As in England mining was carried out in Slievardagh by the landowners, such as the Goings, Langleys, Barker -Ponsonbys and Vere Hunt through the late eighteenth and early nineteenth centuries. Ballyphillip House was the residence of the Goings who worked Earlshill colliery before leasing it to the Mining Company of Ireland. The house was demolished in the 1930s. Coalbrook House, was the residence of the Langley family, who had collieries at Lisnamrock, The Acres and Knockalonga. This family also leased rights to the Mining Company but began small-scale mining again after its demise. Kilcooley House belonged to the Ponsonby family whose mining interests were located to the east of the field. Richard Sutcliffe, who worked a mine in Kilcooly in 1883, emigrated to Wakefield, England where he developed the first coal cutting machine and underground conveyor system. Vere Hunt, who lived at Sherbourne House on his Glengoole Estate, has left a vivid account of his coal mining enterprises on the hills above his residence in the early decade of the nineteenth century. The Mining Company of Ireland erected Coalfield House at The Commons for its manager in the 1850s. Thomas O’Brien invested the profits from the Gurteen enterprise in the 1950s in purchasing the imposing Woodrooff House near Clonmel.
Mining in Slievardagh was localised and small scale in the years from 1900 to 1940. But the outbreak of World War Two disrupted coal imports to Ireland and focused attention on native resources. In May 1941 the Sllevardagh Coalfield Development Company was formed but was superseded by Mianrai Teoranta in June 1945. Ballynonty was developed north of Mardyke in the former demesne of the Going Estate, despite local opinion that better prospects were present at the centre of the basin. At its peak Ballynonty mine employed 170 men and had a hostel for 80 men. The photographic record, by Michael Keating, Clonmel, of the mine’s development is an unique source. It was the first Slievardagh mine to use electricity for powering haulage and pumping of water but the colliers still worked in bad conditions. Another innovation was that candles were replaced by carbide lamps to provide light underground.
Some of Slievardagh’s legendary miners such as ‘King’ Cleere of The Commons worked here and he has left a valuable written account of his time in Ballynonty. Coal was transported to the rail station at Laffansbridge and distributed from there to towns and cities. Apart from the managers and miners, the carters, who transported coal and culm by horse-drawn vehicles, were central figures in the mining industry before the advent of motorised transport.

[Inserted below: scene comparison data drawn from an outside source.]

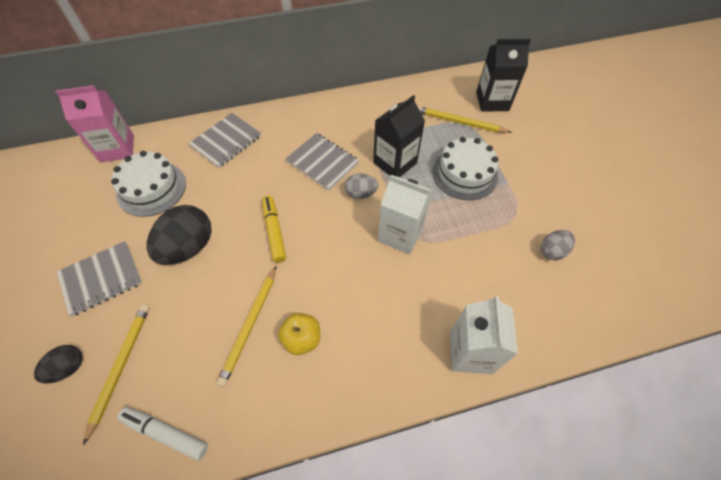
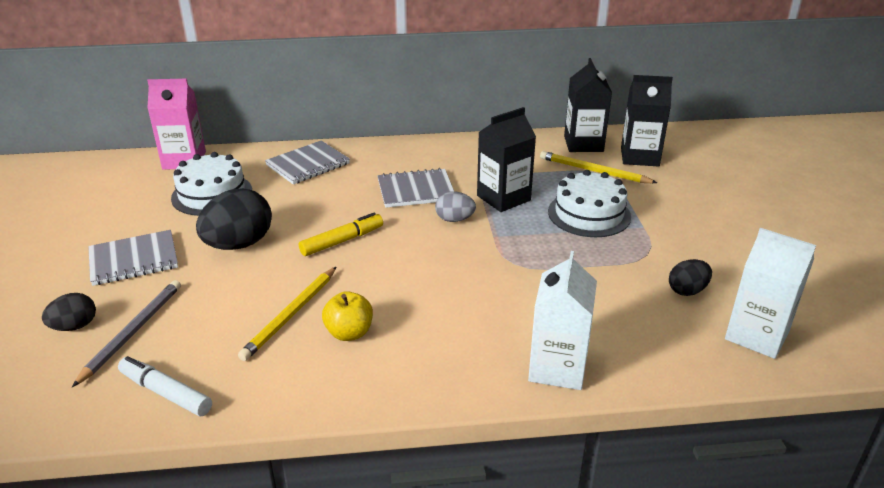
camera: 10 degrees right, 25 degrees down
yellow pencil [83,304,150,445] -> grey pencil [72,280,181,387]
yellow marker [262,195,286,263] -> yellow marker turned 60 degrees clockwise [299,213,383,256]
grey notebook [285,133,359,190] -> grey notebook turned 60 degrees counterclockwise [377,168,454,208]
white carton [378,175,433,255] -> white carton moved to [725,228,816,359]
grey egg [541,230,575,260] -> black egg [669,259,712,296]
none -> black carton [564,58,612,152]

Usually owners of small farms, ‘earring’ coal was the preserve of families such as the Caseys, Daltons and Dorans. They travelled in bitter, winter weather to towns such as Callan and Cashel and the horse, which hauled coal in winter, pulled the plough in spring and the hay tedder in summer. Jim Kennedy, folklorist of Slievardagh, remembered how one enterprising man hired out his massive horse to help the carters negotiate the steep slopes downhill to the lowlands.